◆ **YOUR ASSIGNMENT**
Can you quote exactly the stretch of lines from the one with "- plant pot [204,281,231,324]" through the final line of the material, both ends included?

◆ **DATA RECORDS**
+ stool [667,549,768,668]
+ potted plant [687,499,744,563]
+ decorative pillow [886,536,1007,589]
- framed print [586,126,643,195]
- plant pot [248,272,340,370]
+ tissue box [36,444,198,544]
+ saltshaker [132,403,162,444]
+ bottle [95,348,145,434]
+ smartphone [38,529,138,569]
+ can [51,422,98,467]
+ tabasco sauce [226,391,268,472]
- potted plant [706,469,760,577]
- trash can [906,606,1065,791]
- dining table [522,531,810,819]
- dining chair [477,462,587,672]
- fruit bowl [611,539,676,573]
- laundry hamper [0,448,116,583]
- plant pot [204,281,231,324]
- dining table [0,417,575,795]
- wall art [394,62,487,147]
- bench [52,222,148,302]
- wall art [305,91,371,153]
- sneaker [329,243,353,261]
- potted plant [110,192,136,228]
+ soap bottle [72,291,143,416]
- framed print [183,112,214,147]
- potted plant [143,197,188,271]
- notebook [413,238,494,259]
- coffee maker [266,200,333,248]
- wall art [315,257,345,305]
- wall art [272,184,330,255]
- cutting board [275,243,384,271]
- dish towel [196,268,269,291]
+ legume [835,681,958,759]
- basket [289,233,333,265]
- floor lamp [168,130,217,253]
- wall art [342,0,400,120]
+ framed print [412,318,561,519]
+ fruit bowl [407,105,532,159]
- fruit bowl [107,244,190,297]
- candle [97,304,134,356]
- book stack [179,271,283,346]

◆ **REPLY TO THE EXERCISE**
- plant pot [204,281,231,324]
- dining table [0,417,575,795]
- wall art [394,62,487,147]
- bench [52,222,148,302]
- wall art [305,91,371,153]
- sneaker [329,243,353,261]
- potted plant [110,192,136,228]
+ soap bottle [72,291,143,416]
- framed print [183,112,214,147]
- potted plant [143,197,188,271]
- notebook [413,238,494,259]
- coffee maker [266,200,333,248]
- wall art [315,257,345,305]
- wall art [272,184,330,255]
- cutting board [275,243,384,271]
- dish towel [196,268,269,291]
+ legume [835,681,958,759]
- basket [289,233,333,265]
- floor lamp [168,130,217,253]
- wall art [342,0,400,120]
+ framed print [412,318,561,519]
+ fruit bowl [407,105,532,159]
- fruit bowl [107,244,190,297]
- candle [97,304,134,356]
- book stack [179,271,283,346]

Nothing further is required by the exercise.